== Segment start ==

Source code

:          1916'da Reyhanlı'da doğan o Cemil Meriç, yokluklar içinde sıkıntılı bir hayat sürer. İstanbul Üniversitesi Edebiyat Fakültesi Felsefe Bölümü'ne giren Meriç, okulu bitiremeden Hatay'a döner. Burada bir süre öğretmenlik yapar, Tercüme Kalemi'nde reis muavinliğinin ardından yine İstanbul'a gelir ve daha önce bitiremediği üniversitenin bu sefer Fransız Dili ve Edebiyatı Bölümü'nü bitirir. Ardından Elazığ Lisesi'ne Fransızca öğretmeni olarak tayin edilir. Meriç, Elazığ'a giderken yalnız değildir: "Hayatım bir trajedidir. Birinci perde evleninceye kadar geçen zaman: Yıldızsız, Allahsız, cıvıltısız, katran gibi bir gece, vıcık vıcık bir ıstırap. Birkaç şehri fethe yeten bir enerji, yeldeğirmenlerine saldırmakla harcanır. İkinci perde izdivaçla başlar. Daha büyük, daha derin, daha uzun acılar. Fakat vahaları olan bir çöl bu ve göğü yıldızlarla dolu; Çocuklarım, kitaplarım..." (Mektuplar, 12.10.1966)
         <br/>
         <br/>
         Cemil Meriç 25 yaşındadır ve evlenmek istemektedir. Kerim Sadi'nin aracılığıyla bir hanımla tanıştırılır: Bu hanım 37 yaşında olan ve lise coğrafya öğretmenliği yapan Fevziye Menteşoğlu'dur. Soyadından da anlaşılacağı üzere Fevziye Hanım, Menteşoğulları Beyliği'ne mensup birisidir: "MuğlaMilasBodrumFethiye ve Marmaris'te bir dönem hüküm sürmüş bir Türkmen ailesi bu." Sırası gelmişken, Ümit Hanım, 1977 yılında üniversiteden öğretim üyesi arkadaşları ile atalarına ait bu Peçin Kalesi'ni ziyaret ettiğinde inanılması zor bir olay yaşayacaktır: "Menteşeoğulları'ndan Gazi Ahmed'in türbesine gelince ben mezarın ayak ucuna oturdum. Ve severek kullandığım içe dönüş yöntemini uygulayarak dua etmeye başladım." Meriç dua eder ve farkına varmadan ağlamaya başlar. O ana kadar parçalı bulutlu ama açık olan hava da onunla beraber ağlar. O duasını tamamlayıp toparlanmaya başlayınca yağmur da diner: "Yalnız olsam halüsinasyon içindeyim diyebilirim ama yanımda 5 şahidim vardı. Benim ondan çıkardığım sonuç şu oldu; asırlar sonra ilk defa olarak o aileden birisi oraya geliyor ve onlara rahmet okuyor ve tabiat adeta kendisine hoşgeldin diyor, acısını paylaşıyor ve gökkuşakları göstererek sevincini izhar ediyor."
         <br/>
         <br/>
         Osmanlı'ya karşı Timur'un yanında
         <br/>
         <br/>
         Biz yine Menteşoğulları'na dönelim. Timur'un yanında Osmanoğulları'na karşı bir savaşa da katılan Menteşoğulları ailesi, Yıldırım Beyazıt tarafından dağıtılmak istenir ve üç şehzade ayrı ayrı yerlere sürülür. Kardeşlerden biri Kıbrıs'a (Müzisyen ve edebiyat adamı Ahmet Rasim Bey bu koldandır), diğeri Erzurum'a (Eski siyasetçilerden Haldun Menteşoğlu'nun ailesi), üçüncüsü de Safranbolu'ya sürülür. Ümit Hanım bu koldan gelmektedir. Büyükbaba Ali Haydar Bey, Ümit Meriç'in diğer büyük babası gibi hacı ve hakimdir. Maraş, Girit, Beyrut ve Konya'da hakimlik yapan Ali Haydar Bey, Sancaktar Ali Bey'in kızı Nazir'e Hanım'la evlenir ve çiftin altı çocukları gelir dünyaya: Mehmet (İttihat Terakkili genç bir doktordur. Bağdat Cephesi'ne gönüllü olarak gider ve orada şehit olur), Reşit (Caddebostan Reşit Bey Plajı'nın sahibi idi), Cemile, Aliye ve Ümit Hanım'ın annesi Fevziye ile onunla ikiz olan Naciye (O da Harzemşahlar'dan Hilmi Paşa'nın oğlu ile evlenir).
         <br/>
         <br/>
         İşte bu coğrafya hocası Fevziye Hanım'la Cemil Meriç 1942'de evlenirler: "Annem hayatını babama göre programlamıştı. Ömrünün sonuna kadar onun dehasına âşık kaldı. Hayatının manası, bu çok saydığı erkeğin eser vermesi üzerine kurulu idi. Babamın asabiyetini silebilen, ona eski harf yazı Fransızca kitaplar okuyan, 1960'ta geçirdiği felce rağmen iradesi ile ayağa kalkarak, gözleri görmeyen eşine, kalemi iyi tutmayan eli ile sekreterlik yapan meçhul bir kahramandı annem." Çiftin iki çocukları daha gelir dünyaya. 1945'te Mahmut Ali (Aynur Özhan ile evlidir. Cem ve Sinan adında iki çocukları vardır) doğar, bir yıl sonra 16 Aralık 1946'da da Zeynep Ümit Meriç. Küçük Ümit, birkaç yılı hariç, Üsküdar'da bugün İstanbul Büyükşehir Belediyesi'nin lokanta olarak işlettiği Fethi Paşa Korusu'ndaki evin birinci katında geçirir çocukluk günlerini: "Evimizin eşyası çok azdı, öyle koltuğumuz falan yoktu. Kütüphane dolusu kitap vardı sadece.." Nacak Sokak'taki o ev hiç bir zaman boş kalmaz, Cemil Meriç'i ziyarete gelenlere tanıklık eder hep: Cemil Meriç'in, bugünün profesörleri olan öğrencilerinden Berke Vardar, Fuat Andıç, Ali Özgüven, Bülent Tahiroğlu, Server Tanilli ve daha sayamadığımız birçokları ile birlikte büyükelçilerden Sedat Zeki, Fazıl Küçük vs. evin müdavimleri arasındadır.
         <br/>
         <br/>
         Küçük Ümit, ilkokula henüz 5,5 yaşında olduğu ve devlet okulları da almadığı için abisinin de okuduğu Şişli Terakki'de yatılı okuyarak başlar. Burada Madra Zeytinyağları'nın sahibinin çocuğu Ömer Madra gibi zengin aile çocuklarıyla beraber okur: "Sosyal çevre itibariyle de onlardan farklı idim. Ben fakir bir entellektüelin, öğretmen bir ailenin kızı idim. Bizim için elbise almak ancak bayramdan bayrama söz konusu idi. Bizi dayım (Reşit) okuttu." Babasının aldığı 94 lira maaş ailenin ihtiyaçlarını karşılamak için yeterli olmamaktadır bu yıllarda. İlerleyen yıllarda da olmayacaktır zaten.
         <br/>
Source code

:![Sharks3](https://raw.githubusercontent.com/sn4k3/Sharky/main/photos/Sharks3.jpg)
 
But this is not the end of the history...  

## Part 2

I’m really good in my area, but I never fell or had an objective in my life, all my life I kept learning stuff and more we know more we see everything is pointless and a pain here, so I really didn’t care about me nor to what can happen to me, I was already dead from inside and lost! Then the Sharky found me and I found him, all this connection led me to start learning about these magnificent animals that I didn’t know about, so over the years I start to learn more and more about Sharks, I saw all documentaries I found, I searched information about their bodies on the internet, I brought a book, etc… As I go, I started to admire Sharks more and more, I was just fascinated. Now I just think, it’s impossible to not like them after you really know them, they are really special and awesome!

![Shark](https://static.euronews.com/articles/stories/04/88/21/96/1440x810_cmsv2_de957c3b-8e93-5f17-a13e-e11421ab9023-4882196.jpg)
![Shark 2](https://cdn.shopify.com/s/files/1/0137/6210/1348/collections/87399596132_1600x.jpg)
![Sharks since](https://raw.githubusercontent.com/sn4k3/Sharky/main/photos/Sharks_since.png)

== Segment end ==

About this exercise: Having found the line with "I’m really good" in the listing above, transcribe it and every line after it to the end, exactly, with no additions.

Solved exercise:
I’m really good in my area, but I never fell or had an objective in my life, all my life I kept learning stuff and more we know more we see everything is pointless and a pain here, so I really didn’t care about me nor to what can happen to me, I was already dead from inside and lost! Then the Sharky found me and I found him, all this connection led me to start learning about these magnificent animals that I didn’t know about, so over the years I start to learn more and more about Sharks, I saw all documentaries I found, I searched information about their bodies on the internet, I brought a book, etc… As I go, I started to admire Sharks more and more, I was just fascinated. Now I just think, it’s impossible to not like them after you really know them, they are really special and awesome!

![Shark](https://static.euronews.com/articles/stories/04/88/21/96/1440x810_cmsv2_de957c3b-8e93-5f17-a13e-e11421ab9023-4882196.jpg)
![Shark 2](https://cdn.shopify.com/s/files/1/0137/6210/1348/collections/87399596132_1600x.jpg)
![Sharks since](https://raw.githubusercontent.com/sn4k3/Sharky/main/photos/Sharks_since.png)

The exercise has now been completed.